Last year’s winner, “All About the Feathers” (“Por Las Plumas”), the feature debut from Costa Rican director Neto Villalobos, is just one Enquentros success story. After picking up both a sales agent (Urban Distribution) and distributor (Outsider Pictures), the minimalist yet poignantly deadpan comedy about a man’s bond with his pet rooster enjoyed its world premiere at TIFF and stood out as a clear highlight of this year’s competition.
Though Spain consistently represents the largest national contingent at the festival, MIFF showcases films from countries that rarely see screen time elsewhere in the U.S. Particularly noteworthy this year were René Sampaio’s viscerally engaging “Brazilian Western,” Fernando Eimbcke’s endearingly awkward coming of age tale “Club Sandwich” from Mexico, and Leticia Tonos Paniagua’s politically eye opening “Cristo Rey,” a co-production between the Dominican Republic, France, and Haiti.
“We’re not at a level where we’re influencing national exhibition strategy,” Laplante said, “but we’re making a difference for these films.”

Overlapping with Austin’s SXSW, Miami certainly doesn’t draw the same kind of attention from press and industry as some of the country’s major festivals, but it serves its own community in ways most other festivals do not.
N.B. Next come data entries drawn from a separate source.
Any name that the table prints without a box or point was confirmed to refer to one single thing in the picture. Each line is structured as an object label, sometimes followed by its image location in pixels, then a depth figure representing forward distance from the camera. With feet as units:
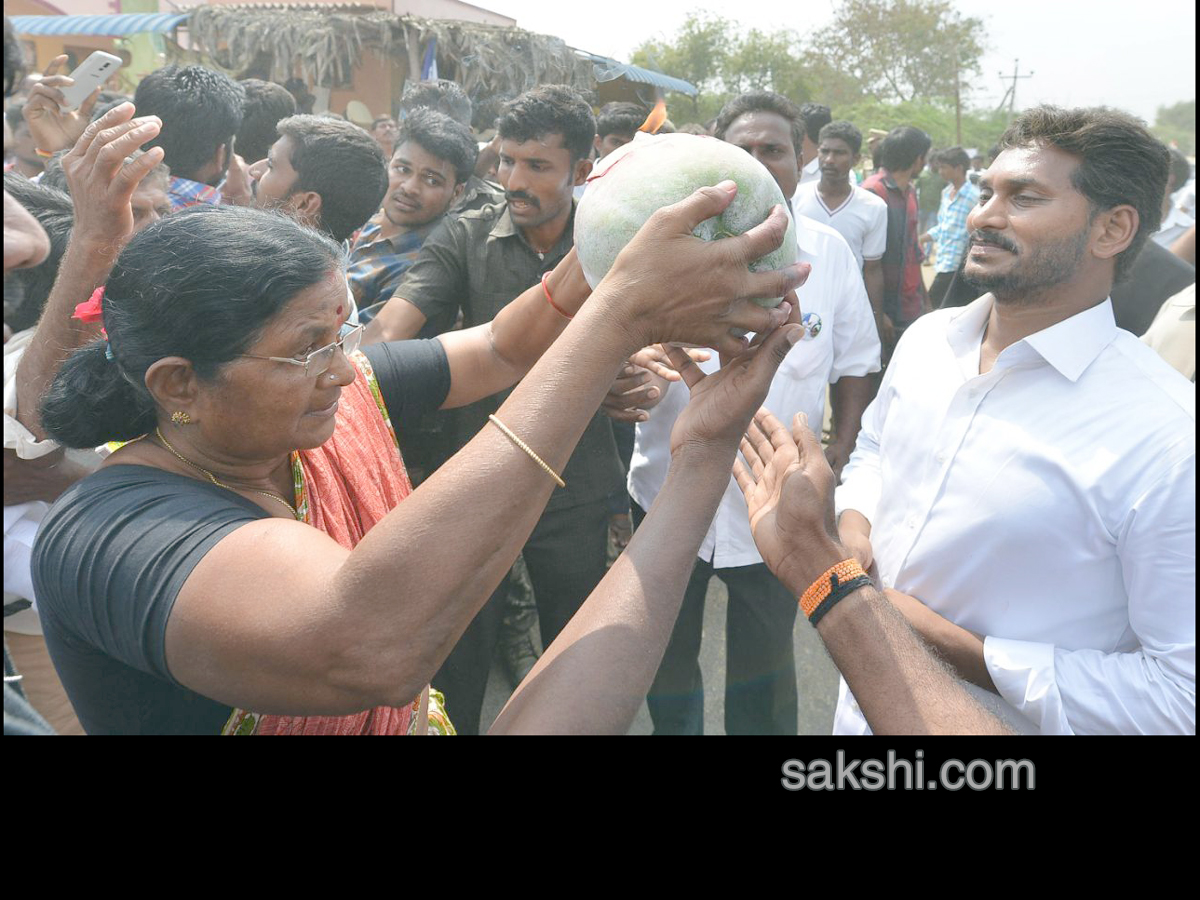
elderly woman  3.84
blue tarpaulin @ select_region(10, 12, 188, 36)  36.32
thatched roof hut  26.07
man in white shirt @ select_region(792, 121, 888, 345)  18.10
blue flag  27.04
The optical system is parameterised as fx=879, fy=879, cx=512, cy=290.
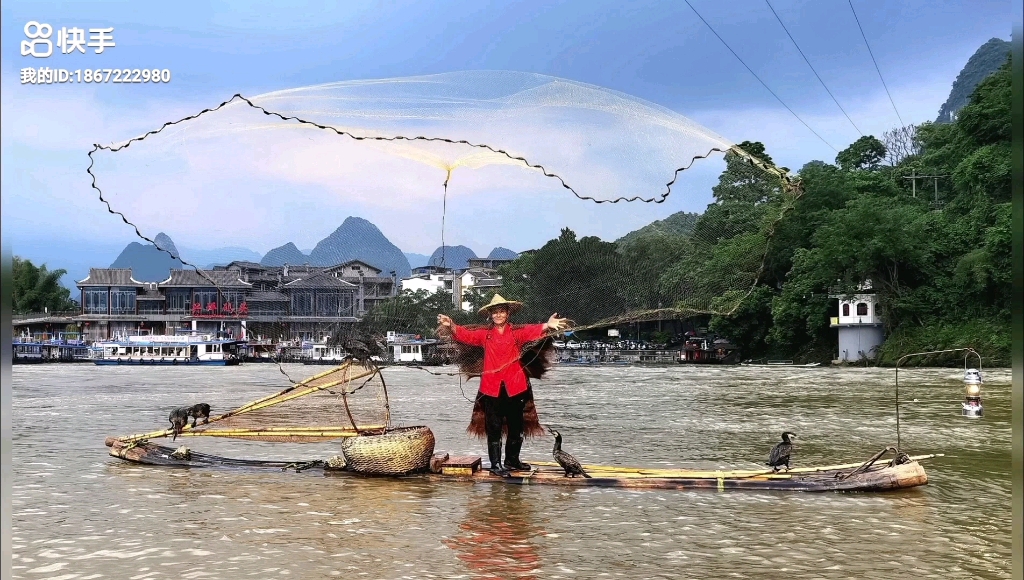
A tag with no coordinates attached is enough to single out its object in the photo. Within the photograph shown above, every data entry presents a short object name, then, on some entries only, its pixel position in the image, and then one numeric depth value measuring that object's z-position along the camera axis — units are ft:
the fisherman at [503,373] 27.20
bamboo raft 26.73
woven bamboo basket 29.04
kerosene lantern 48.96
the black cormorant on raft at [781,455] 27.89
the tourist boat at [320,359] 181.47
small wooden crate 28.78
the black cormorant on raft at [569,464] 27.35
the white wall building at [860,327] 139.54
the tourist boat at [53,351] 216.74
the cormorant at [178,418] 32.07
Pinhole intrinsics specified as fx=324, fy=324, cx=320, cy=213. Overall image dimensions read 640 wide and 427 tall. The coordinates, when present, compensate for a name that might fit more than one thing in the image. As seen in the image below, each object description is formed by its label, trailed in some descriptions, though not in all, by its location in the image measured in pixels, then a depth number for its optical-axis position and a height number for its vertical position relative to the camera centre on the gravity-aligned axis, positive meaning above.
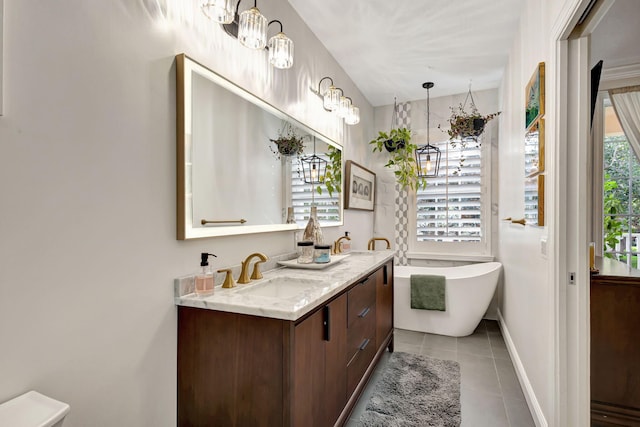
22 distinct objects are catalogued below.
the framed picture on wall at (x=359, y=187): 3.45 +0.30
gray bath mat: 1.95 -1.25
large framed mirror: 1.42 +0.29
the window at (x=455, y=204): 4.02 +0.11
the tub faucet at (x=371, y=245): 3.48 -0.36
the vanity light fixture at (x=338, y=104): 2.61 +0.91
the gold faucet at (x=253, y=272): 1.70 -0.31
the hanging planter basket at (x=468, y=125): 3.60 +0.99
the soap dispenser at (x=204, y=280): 1.42 -0.30
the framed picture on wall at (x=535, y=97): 1.85 +0.71
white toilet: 0.78 -0.50
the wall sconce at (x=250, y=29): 1.42 +0.90
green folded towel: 3.37 -0.84
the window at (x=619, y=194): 3.02 +0.17
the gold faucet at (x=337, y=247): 2.91 -0.31
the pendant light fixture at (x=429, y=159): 4.14 +0.70
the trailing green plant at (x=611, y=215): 3.07 -0.03
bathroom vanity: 1.23 -0.59
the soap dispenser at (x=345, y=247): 3.01 -0.32
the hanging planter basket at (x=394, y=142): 4.05 +0.89
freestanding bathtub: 3.32 -0.99
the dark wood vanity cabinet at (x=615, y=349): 1.82 -0.78
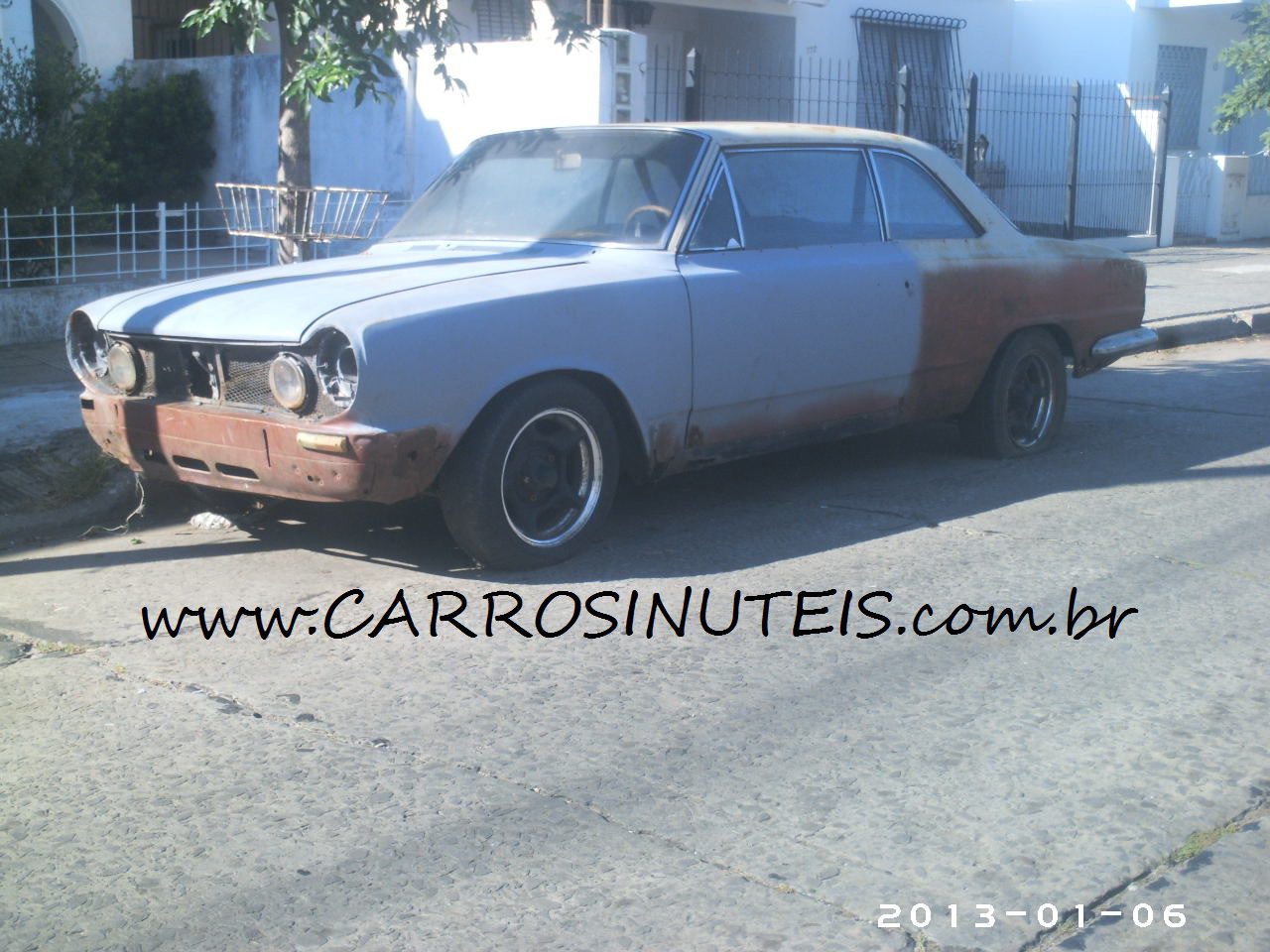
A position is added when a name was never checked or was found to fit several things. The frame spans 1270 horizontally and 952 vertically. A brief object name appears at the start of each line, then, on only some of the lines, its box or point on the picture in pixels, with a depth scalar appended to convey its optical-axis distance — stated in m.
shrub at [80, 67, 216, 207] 15.94
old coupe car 5.15
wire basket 8.60
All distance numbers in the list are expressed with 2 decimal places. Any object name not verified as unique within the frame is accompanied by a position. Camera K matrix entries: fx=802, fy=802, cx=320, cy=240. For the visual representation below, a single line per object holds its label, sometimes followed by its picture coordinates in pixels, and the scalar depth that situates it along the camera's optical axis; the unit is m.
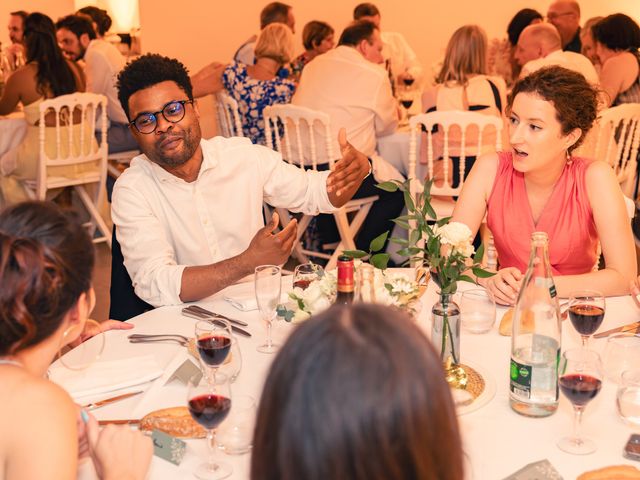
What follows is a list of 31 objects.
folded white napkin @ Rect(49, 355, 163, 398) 1.55
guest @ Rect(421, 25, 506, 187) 4.39
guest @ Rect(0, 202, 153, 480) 1.13
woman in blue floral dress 4.99
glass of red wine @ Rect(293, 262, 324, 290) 1.78
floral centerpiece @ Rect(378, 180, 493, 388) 1.51
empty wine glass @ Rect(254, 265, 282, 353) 1.73
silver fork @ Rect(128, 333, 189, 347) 1.79
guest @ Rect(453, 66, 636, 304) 2.35
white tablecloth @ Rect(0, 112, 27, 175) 5.27
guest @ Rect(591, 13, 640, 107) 5.17
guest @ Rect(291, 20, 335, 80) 6.54
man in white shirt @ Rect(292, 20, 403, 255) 4.51
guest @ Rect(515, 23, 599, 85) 4.84
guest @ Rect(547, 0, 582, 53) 6.49
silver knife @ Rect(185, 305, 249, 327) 1.88
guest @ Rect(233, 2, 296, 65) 6.39
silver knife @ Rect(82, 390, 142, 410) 1.51
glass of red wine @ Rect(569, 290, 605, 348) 1.68
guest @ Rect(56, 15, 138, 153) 5.94
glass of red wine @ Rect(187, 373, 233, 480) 1.24
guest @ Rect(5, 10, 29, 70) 6.84
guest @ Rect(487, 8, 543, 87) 6.05
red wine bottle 1.36
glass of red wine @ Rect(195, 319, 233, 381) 1.47
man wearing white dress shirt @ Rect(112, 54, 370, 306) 2.30
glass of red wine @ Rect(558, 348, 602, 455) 1.30
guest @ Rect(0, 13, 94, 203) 5.05
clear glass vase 1.55
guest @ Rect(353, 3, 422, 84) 7.04
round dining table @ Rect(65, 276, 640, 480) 1.29
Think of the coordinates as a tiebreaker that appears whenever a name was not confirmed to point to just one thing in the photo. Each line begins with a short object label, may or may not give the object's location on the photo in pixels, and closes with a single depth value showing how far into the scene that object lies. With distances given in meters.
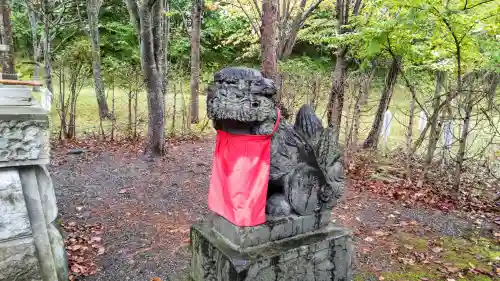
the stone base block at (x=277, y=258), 2.13
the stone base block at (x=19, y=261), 2.33
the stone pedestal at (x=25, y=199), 2.30
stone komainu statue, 2.02
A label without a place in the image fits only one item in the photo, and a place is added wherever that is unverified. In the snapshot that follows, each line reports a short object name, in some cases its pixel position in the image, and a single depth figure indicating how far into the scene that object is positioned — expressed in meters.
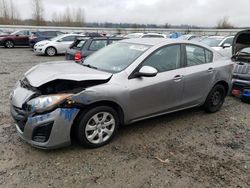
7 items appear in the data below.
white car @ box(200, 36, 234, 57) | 8.67
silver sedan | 2.48
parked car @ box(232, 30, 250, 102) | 4.56
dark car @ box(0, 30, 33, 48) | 15.35
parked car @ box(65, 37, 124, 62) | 6.97
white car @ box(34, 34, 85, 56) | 12.03
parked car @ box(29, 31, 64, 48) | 14.72
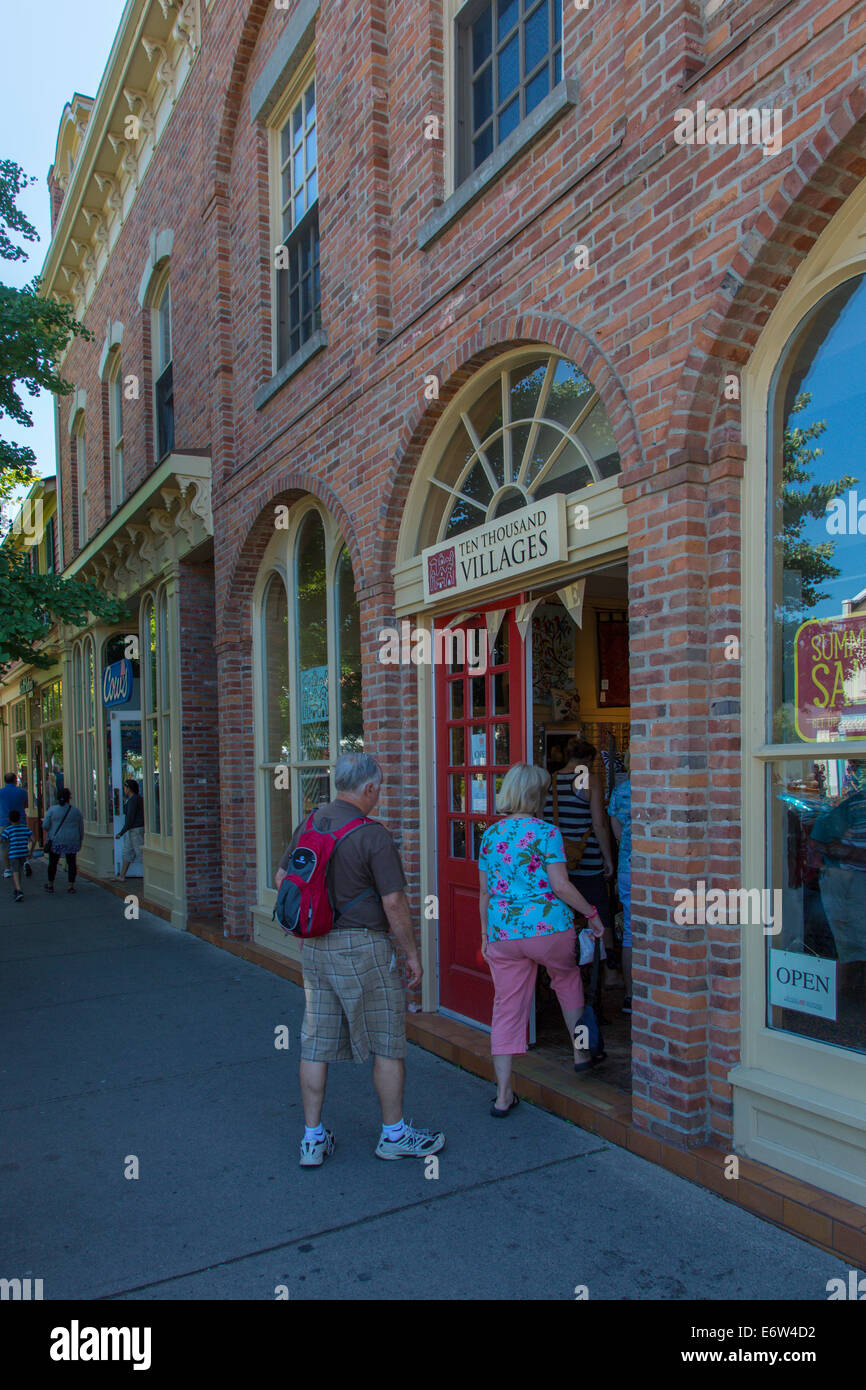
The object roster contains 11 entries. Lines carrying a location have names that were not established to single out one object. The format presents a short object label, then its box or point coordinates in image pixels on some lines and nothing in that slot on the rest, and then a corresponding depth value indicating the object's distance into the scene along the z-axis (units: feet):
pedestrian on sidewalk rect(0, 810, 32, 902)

“This festival serves a very different purpose,” explained Powers. “There are festivals where the majority of the people you run into are people who have flown in from somewhere else, where in Miami the majority of the people are from Miami.” Indeed, the absence of the habitual circle of critics and industry personalities is as disorienting as it is liberating. “It’s nice to be in an environment where some of the pressure is off,” Powers said. “In last four years, we’ve been trying to cultivate an audience here and have watched it grow.”
The cultivation of said audience is due in large part to Miami’s recent transformation from a city with just one independent cinema to a city with six. The festival and its repertory film houses work together as a kind of positive feedback loop; both Powers and Laplante credited Miami’s bourgeoning O Cinema with fostering a filmic appetite in the city that the festival is able to increasingly draw upon year after year.
Co-founded by Kareem Tabsch and Vivan Marthell with the help of a $400,000 grant from the city’s Knight Foundation, O Cinema has been able to fill a niche for challenging year-round programming that was hitherto absent in Miami. Reinventing (and renovating) a sculptor’s studio in the up and coming hipster haven of Wynwood — a neighborhood that recalls Brooklyn for it’s street art, Portland-imported coffee, and overpriced organic smoothies — O Cinema can attribute much of its success to the city’s growing population of young people. “This isn’t the retiree heaven of ‘The Golden Girls’ anymore,” Tabsch observed. “It’s a younger city with many young professionals and a lot of transplants from Latin American, Europe, Russia and the Caribbean. In that sense, it’s never been more cosmopolitan before and it’s never been as young.”
Demographics alone suggest that there’s room for significant development in Miami’s cinematic future. “Look at the statistics of how the nation is growing,” Tabsch said. “Latinos are poised to be the largest ethnic group in the nation.” In Miami, of course, this is already the case, with well over 50% of the city’s population identifying as Latin American.
“We are well positioned to play a significant role in shaping the cinematic identity of Latinos in the United States,” Tabsch said, “if we step up to the challenge. We have the enthusiasm of the pioneer town here — a sense distinctly absent from New York or L.A. that there is space for something new to be accomplished rather than being bogged down by the feeling that everything’s already been done.”